PROBLEM STATEMENT -> Please count how many lines below contain the word "username" and give nothing but that figure.

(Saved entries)
---*---
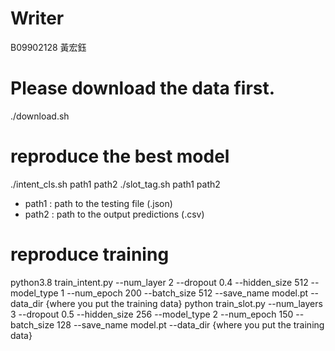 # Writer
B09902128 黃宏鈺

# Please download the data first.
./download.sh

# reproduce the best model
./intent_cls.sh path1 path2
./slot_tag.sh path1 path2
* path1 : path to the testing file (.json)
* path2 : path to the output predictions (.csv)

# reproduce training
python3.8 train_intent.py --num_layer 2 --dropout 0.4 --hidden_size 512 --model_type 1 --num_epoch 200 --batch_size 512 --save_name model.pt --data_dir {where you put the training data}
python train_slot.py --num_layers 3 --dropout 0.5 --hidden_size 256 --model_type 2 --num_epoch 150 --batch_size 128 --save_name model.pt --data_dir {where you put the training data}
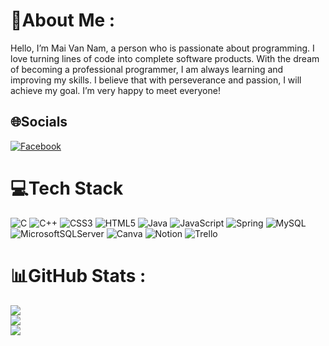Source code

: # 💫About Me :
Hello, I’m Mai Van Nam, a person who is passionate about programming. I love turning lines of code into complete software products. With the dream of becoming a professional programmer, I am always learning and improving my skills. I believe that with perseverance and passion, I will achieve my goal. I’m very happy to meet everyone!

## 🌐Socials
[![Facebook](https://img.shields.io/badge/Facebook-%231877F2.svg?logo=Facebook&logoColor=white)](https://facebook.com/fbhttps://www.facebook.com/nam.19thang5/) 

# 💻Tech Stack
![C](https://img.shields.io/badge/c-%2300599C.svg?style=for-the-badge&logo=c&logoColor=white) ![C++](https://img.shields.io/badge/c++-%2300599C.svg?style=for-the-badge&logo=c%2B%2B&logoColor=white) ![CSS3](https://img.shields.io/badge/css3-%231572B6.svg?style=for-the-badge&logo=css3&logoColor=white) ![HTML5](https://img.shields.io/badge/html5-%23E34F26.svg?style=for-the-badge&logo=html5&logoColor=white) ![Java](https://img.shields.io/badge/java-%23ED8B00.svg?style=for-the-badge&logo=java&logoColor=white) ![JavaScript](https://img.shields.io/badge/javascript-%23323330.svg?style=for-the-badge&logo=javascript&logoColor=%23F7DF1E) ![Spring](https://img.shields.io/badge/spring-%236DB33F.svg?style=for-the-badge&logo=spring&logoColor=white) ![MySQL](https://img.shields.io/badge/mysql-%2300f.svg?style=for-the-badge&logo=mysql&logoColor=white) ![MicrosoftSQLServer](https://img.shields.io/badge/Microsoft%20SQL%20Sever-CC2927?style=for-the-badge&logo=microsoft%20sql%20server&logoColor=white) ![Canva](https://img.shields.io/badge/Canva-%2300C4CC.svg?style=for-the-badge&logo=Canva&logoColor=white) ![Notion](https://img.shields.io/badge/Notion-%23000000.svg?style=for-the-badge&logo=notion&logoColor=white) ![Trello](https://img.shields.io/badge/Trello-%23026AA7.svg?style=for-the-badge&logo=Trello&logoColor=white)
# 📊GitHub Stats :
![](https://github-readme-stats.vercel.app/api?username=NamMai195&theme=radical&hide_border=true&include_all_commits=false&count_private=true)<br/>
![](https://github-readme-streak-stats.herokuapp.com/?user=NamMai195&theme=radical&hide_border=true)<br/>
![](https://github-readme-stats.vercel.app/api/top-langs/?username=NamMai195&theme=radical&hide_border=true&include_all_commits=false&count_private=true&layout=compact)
---*---
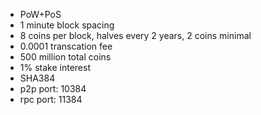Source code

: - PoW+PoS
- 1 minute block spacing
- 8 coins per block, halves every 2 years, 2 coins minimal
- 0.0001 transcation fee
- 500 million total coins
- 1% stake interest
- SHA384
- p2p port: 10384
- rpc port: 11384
---*---
SOLUTION TO THIS TASK -> 2